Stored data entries

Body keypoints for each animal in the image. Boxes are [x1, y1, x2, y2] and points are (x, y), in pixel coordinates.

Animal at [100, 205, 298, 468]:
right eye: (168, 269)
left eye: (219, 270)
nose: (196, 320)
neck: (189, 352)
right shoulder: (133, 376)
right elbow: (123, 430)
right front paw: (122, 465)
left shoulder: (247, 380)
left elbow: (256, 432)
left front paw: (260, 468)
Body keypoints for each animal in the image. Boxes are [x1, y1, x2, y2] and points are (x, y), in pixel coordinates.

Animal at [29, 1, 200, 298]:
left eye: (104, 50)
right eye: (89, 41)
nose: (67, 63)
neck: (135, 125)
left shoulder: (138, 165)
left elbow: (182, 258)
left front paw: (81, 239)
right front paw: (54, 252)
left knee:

Exercise description >> Write out every line, unchanged, from the one containing "left elbow: (182, 258)" through the closing line of the data.

Exercise response >>
left elbow: (182, 258)
left front paw: (81, 239)
right front paw: (54, 252)
left knee:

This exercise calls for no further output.